The scenes in this section also indicate that Monte Cristo’s two most trusted companions, Bertuccio and Haydée, share his overwhelming desire for revenge. Bertuccio wants to avenge himself on Villefort because of his refusal, as public prosecutor, to seek justice in the murder of Bertuccio’s brother. Haydée wants to take revenge on Fernand Mondego for betraying her father and selling her into slavery. It is, of course, convenient for Monte Cristo that his own enemies overlap with the enemies of his friends. Haydée and Bertuccio both have information and contacts that can help bring about the downfall of their mutual enemies, and they are willing to do whatever is required of them to accomplish this downfall. Yet it seems that Bertuccio and Haydée are not merely convenient to Monte Cristo but also enormously important to him as his only two true companions. However, it may be merely their common lust for revenge that draws Monte Cristo toward Bertuccio and Haydée. Monte Cristo is himself so obsessed with revenge that perhaps he cannot be truly comfortable around anyone who does not share this obsession to some degree.

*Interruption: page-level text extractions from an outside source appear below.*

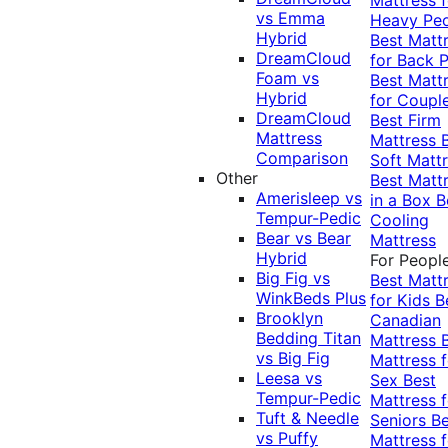
vs Emma
Heavy Pe
Hybrid
Best Matt
DreamCloud
for Back P
Foam vs
Best Matt
Hybrid
for Coupl
DreamCloud
Best Firm
Mattress
Mattress
Comparison
Soft Matt
Other
Best Matt
Amerisleep vs
in a Box
B
Tempur-Pedic
Cooling
Bear vs Bear
Mattress
Hybrid
For Peopl
Big Fig vs
Best Matt
WinkBeds Plus
for Kids
B
Brooklyn
Canadian
Bedding Titan
Mattress
vs Big Fig
Mattress f
Leesa vs
Sex
Best
Tempur-Pedic
Mattress f
Tuft & Needle
Seniors
Be
vs Puffy
Mattress f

Though Monte Cristo seems quite comfortable in the company of Bertuccio and Haydée, it is misleading to speak of him as having any close relationship—platonic or romantic—with another human being. Monte Cristo has willfully exiled himself from human society. He isolates himself to an extreme, living above the law, without a homeland, and without any emotional attachments. In Chapter 49, Monte Cristo describes himself to Villefort as “being of no country, asking no protection from any government, acknowledging no man as my brother.” His refusal to acknowledge himself as a member of any country, society, or fraternity indicates that he has rejected membership in every conceivable community. None of these communities, Monte Cristo implies here and elsewhere, live up to his strict standards of justice and propriety. As a solitary being, unable to find a spiritual home anywhere in the modern world, Monte Cristo is a familiar type of Romantic hero. The theme of spiritual exile from the modern world was a popular one in the Romantic era, and famous nonconformists like Prometheus—the mythical Greek hero who stole fire from the gods to give to humans—and Satan frequently turn up as characters in Romantic prose and poetry. Monte Cristo, like other popular Romantic heroes, is the inveterate renegade, both rejecting and rejected by society.